粒度分析には10 %過酸化水素水で有機物を除去した試料を用い,レーザ回折式粒度分布測定装置(SALD3000S 島津製作所製 東京大学新領域創成科学研究科所有)にて,各コア約10~20cm間隔,全485試料を測定した.
4. 結果と考察
本地域の海底堆積物は,主に浮遊物質で構成される.また,細粒砂サイズの粒子を1~5%含む試料が間氷期に集中して存在した.3本のコアの中央粒径変動パターンには,数万年スケールの氷期?間氷期サイクルに良く似た変動パターンが共通して現れた.その結果は,主に次の2つの変動として捉える事ができる.
変動1温暖期に粗粒化し,寒冷期に細粒化する10万年スケールの変動.
変動2海水準の上昇後,数千年のタイムラグをもって急激に粗粒化する,MISに対応した変動.
変動1は降水量変動,変動2は海水準変動を反映すると考えられた.一般に,陸からの距離が遠くなるほど海底堆積物の粒度は小さくなると考えられていた.しかし,本地域は河川供給が活発なことと,大陸棚の幅が比較的狭いことが原因となり,海水準変動の影響よりも氷期?間氷期サイクルにともなう上流域の土砂供給の変動が,堆積物の粒径により強く反映されると考えた。

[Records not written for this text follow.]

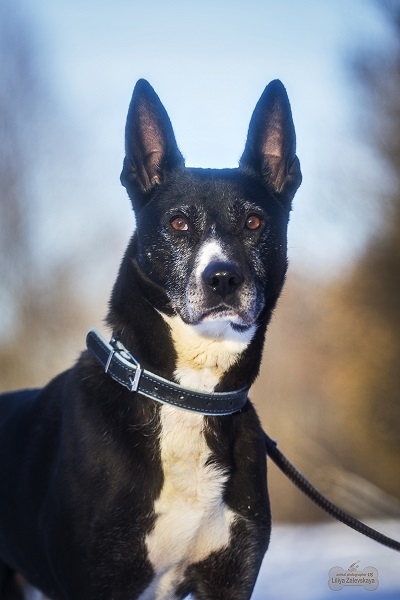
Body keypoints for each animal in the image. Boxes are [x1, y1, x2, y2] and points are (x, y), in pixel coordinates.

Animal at [0, 79, 301, 599]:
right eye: (178, 223)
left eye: (254, 223)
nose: (223, 279)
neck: (187, 396)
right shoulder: (98, 580)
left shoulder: (230, 578)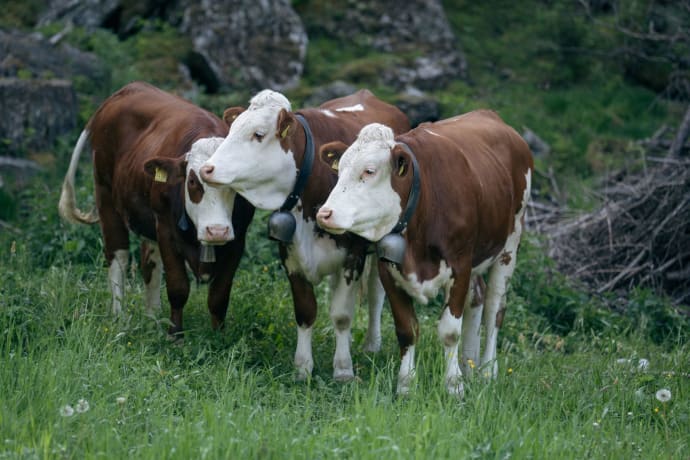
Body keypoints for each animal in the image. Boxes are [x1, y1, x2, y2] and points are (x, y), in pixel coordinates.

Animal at [58, 81, 255, 336]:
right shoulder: (166, 229)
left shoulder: (238, 238)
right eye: (192, 181)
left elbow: (219, 295)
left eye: (233, 179)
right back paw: (119, 319)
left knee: (149, 264)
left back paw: (153, 317)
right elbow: (178, 287)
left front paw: (219, 336)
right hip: (105, 196)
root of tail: (125, 90)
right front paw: (175, 335)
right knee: (118, 258)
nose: (217, 231)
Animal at [199, 89, 410, 381]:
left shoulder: (353, 257)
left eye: (258, 134)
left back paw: (371, 344)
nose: (207, 169)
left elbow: (342, 315)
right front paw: (302, 368)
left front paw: (343, 369)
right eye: (232, 128)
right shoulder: (290, 256)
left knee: (376, 293)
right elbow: (305, 311)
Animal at [315, 110, 533, 395]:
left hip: (510, 246)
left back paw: (487, 371)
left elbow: (450, 331)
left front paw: (453, 386)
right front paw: (406, 385)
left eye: (369, 171)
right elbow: (407, 329)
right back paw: (469, 363)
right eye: (339, 170)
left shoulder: (460, 266)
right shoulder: (389, 270)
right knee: (477, 297)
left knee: (495, 307)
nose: (324, 213)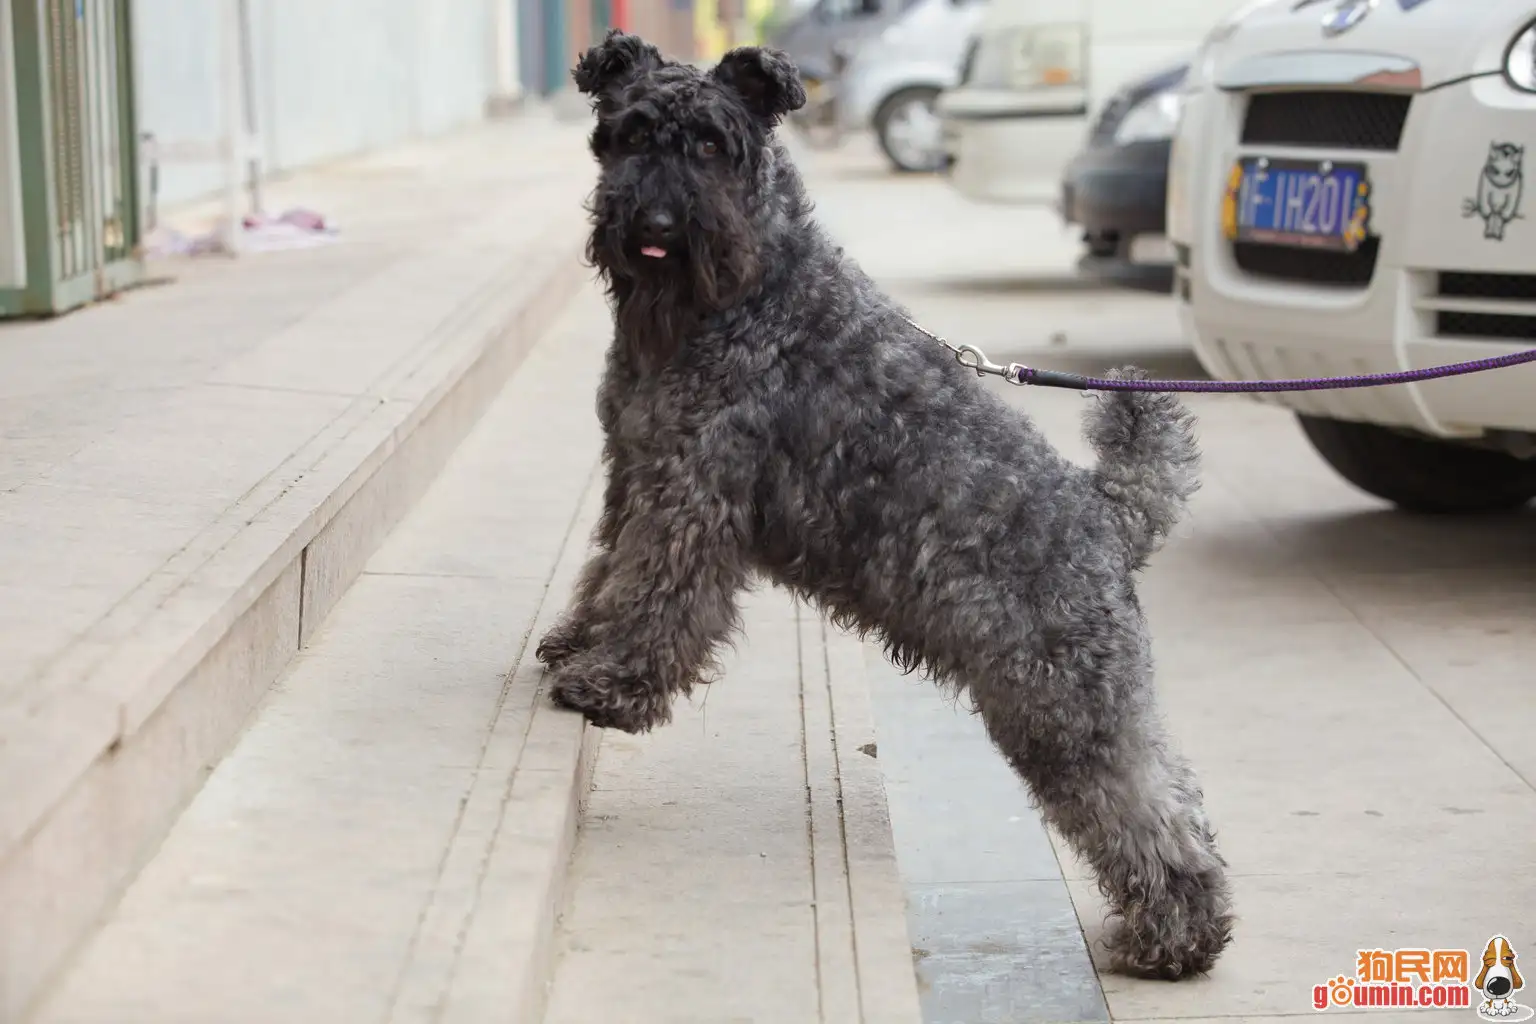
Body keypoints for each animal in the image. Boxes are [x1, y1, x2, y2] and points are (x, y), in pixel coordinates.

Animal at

ただし,海水準の急激な上昇時には,沿岸域において海進期堆積体が形成される形で一時的に粗粒物質が沿岸域に留まったため,堆積物の粒度変動が気候変動より数千年の遅れが生じたと考えられる.
夏季モンスーン変動に対応する降水量変動を反映していることから,更に細かい時間間隔で分析を進める事で,D-O振動と対応する変動が現れる可能性がある.
参考文献
Freire, A. F. M., et al. (2009) Journal of the Sedimentological Society of Japan, 68, 117-128.
Ishihama, et al.(in press)Journal of Asian Earth Sciences.
柏谷健二(1989)地学雑誌,98:725-730
仲村祐哉ほか(2013) 石油技術協会誌, 78, 79-91.
Tada, R., et al. (1999) Paleoceanography, 14, 236-247.

本研究はMH21メタンハイドレート・プロジェクトの一部として実施されたものである。